カヤネズミはとても小さく非力で、その生態を話でうかがう範囲で考えても生息場所をそんなにたくましく移動していける生き物でもありませんし、その特定の場所をなくすことは大変な危機になると思います。その場所の植生が変わってしまったら、それでお終いになってしまう可能性もありますよね。
古くから比較的人間の生活域に近いところに住んでいる動物であるからこそ、危機に瀕することが多い、カヤネズミの危機は日本の在来野生動物の危機の典型ともいえるのかもしれませんね。
★カヤネズミは東京都のレッドデータブック「保護上重要な野生生物」のランクC(*1)千葉県レッドデータブックでは「要保護生物」に指定されています。(参考:※1,4)
*1・・・『ランクC』・・・生息環境の変化によりAランクやBランクへの移行が危惧される種。環境庁RDBの「希少種(準絶滅危惧)」に相当する種。
ちなみにAランクは「絶滅の危機に瀕している種」、Bランクは「絶滅の危機が増大している種」(参考:※5)
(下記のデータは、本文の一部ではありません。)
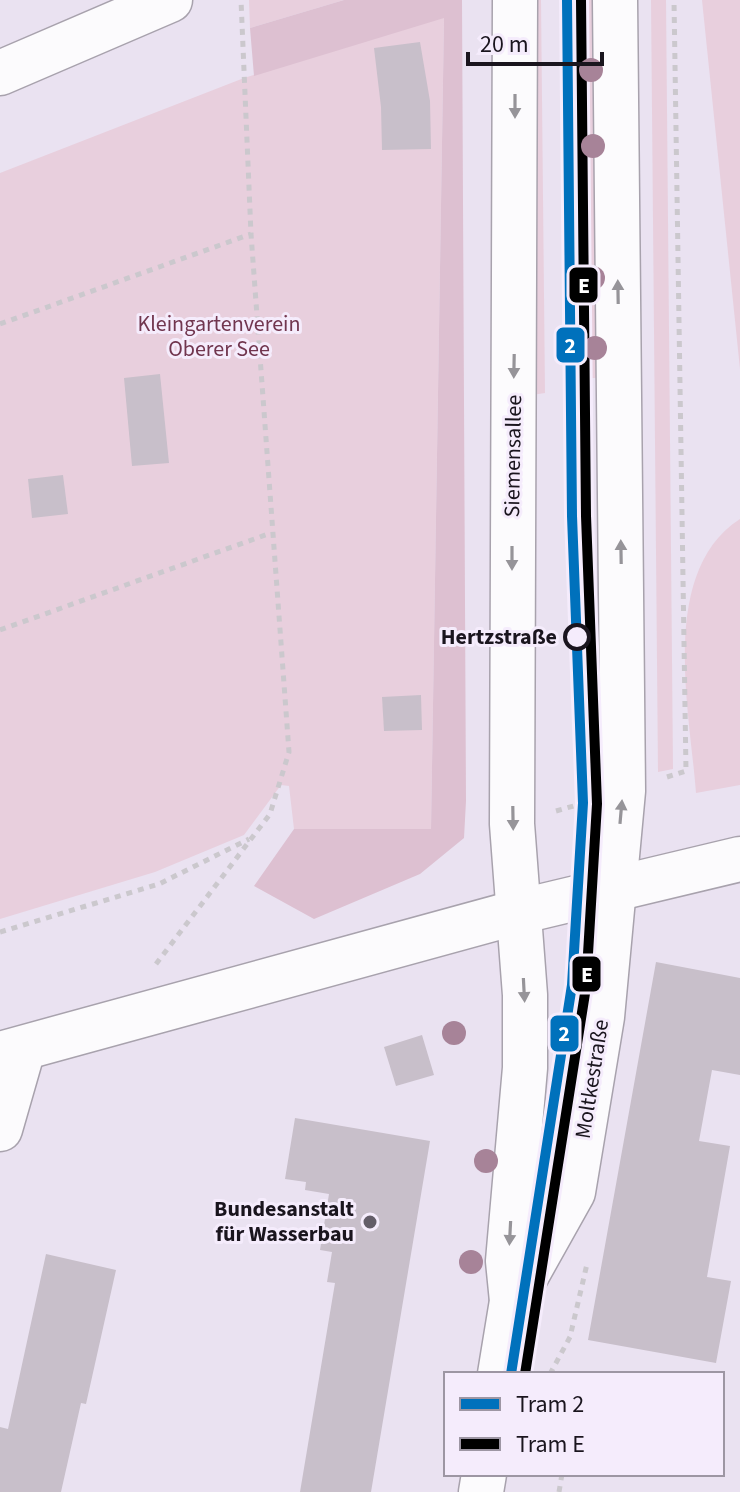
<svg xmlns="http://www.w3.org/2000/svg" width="740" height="1492" viewBox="0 0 740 1492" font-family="'Source Sans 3',sans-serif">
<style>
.green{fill:#e8cfdd}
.forest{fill:#ddc0d1}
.building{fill:#c8bfca}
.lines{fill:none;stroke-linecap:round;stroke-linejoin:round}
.minor-casing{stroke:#a8a2ad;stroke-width:47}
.major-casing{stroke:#a8a2ad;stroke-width:47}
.path{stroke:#cbc8cd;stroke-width:5;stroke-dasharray:6 6;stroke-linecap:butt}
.minor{stroke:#fcfbfd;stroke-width:44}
.major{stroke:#fcfbfd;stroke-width:44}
.tram-1-casing{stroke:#f5ecfc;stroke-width:16}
.tram-2-casing{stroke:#f5ecfc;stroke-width:16}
.tram-1{stroke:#0071bc;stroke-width:10}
.tram-2{stroke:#000;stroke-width:10}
.tree{fill:#a78398}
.oneway{fill:#969499}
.stop-dot{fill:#f5ecfc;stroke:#1a151e;stroke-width:4}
.poi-dot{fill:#635d68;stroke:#f5ecfc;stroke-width:3}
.labels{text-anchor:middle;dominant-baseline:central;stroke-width:6;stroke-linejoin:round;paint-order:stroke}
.park-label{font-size:22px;fill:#71364f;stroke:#f5ecfc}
.street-label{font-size:22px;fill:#1a151e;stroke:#f5ecfc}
.stop-label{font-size:22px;font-weight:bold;fill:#1a151e;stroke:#f5ecfc;text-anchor:end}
.poi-label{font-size:22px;font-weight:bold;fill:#1a151e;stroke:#f5ecfc;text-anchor:end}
.line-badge{stroke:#f5ecfc;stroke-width:3}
.badge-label{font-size:22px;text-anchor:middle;font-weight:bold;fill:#fff}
</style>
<rect width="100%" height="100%" fill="#eae2f1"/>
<g class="green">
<path d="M249 0H344L250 28Z"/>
<path d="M529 0H541L545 393 532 395Z"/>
<path d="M582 0H600L598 378H587Z"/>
<path d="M651 0H666L673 769 658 772Z"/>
<path d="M702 0H740V369Z"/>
<path d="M444 17 431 829H294L289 786 281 785 244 835 155 872 0 919V173L244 78Z"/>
<path d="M740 519V785L696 793C690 711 658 572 740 519Z"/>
</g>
<path class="forest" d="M344 0H462L466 801 464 838 420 874 314 919 254 886 294 829H431L444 18 254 76 250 28Z"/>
<g class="building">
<path d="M420 42 430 101 431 149 382 150 381 107 374 48Z"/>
<path d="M160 374 169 463 132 466 124 378Z"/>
<path d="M63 475 68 514 32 518 28 479Z"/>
<path d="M421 695 422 730 384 731 382 697Z"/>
<path d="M656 962 740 978V1075L712 1070 699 1141 730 1146 707 1277 731 1281 716 1363 588 1340Z"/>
<path d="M422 1035 434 1075 396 1086 384 1047Z"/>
<path d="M295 1118 430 1141 371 1492H300L335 1283 327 1282 332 1252 320 1250 329 1194 305 1190 306 1182 285 1179Z"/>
<path d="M46 1254 116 1270 86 1404 81 1403 61 1492H0V1427L8 1429Z"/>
</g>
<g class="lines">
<defs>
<g id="minor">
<path d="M0 73 170 0"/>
<path d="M0 1129 23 1049"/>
</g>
<g id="major">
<path d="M0 1054 518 912 740 859"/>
<path d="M512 1301 573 1192 602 1017 623 791 615 0"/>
<path d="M500 1374 512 1301 508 1261 525 1068V995L512 824 515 0"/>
<path d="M481 1492 484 1474"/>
</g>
</defs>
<use href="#minor" class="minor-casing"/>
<use href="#major" class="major-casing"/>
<g class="path">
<path d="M0 324 251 234"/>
<path d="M0 630 271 533"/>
<path d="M667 777 686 771 674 0"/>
<path d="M556 811 577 805"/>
<path d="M0 932 159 884 249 839"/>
<path d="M156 964 270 814 289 752 251 234 241 0"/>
<path d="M550 1374 570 1337 587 1264"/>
<path d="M559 1492 562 1474"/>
</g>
<use href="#minor" class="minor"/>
<use href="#major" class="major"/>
<defs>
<path id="tram-1" d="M511 1374 572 985 583 803 572 516 567 0"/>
<path id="tram-2" d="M525 1374 586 987 597 804 586 516 581 0"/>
</defs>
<use href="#tram-1" class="tram-1-casing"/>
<use href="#tram-2" class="tram-2-casing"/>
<use href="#tram-1" class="tram-1"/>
<use href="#tram-2" class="tram-2"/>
</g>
<g class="tree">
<circle cx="591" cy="70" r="12"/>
<circle cx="593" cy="146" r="12"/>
<circle cx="593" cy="278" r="12"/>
<circle cx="595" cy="348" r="12"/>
<circle cx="454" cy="1033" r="12"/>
<circle cx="486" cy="1161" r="12"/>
<circle cx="471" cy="1262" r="12"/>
</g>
<defs><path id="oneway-solid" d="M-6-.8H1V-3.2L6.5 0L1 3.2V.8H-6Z" transform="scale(2)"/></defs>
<g class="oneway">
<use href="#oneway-solid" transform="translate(515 106) rotate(90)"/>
<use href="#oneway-solid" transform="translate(618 292) rotate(-91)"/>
<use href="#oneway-solid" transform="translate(514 366) rotate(91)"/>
<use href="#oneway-solid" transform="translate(621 552) rotate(-91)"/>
<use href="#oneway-solid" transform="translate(512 558) rotate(90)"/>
<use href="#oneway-solid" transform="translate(621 812) rotate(-85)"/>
<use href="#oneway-solid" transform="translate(513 818) rotate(89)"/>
<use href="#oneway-solid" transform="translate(524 990) rotate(87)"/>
<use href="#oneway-solid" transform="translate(510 1233) rotate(93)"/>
</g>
<circle class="stop-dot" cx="577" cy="637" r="12"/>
<circle class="poi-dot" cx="370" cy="1222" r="8"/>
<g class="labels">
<g class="park-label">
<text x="219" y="324">Kleingartenverein<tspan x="219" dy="25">Oberer See</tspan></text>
</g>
<g class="street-label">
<text transform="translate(513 456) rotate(-89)">Siemensallee</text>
<text transform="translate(592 1079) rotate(-81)">Moltkestraße</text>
</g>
<g class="stop-label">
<text x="557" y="637">Hertzstraße</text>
</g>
<g class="poi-label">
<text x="354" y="1209">Bundesanstalt<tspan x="354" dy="25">für Wasserbau</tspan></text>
</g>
</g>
<g class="line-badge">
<rect x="568" y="266" width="31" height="38" rx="8" fill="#000"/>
<rect x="555" y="326" width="31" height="38" rx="8" fill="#0071bc"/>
<rect x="571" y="955" width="31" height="38" rx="8" fill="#000"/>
<rect x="549" y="1014" width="31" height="39" rx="8" fill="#0071bc"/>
</g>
<g class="badge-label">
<text x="584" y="293">E</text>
<text x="570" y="353">2</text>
<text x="587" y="982">E</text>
<text x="564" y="1041">2</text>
</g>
<rect x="444" y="1372" width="280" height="104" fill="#f5ecfc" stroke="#9d96a3" stroke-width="2"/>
<rect x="460" y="1398" width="40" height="12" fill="#0071bc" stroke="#9d96a3" stroke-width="2"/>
<text x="516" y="1412" font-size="24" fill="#1a151e">Tram 2</text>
<rect x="460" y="1438" width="40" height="12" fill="#000000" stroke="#9d96a3" stroke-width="2"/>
<text x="516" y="1452" font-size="24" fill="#1a151e">Tram E</text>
<path d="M468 52v12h134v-12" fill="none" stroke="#1a151e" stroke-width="4"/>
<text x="480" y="52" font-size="24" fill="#1a151e" stroke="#f5ecfc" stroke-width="6" paint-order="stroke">20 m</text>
</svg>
もちろん、日本の在来野生種のネズミ類は飼うことができません。捕獲禁止です。
絶滅が危惧されているからといって最近ペットショップで売られているらしい「ヨーロッパ・カヤネズミ」を増やして放そうなんていうのも、いけませんよ。交雑すると日本の在来カヤネズミは増々危機に瀕してしまいます。以前マジにいたんですよ、そういう「それは違うんじゃ」っていう保護意識を持つ人が...大人でね(_;)。野生動物をナメてはいけません。
そんなワタシも、じつは仕事で河川敷改修整備のイラストを担当したことが幾度かあります。
昔からの芦原の残る河川敷を、きれいな公園に整備するその計画には、ビオトープとしての芦原は残されていましたが工事中に住処を追われてしまうかもしれない彼等にまで手をつくしたのだろうか、などということは考えもしませんでした。
それもあって、ワタシの中でカヤネズミに対してちょっと複雑な思いがあります。
ワタシはまだ野生のカヤネズミに会ったことがありません。
いつかフィールドで会えたらいいなぁ。
フィールドに入る根性無しだしなぁ、無理かな(^^;)。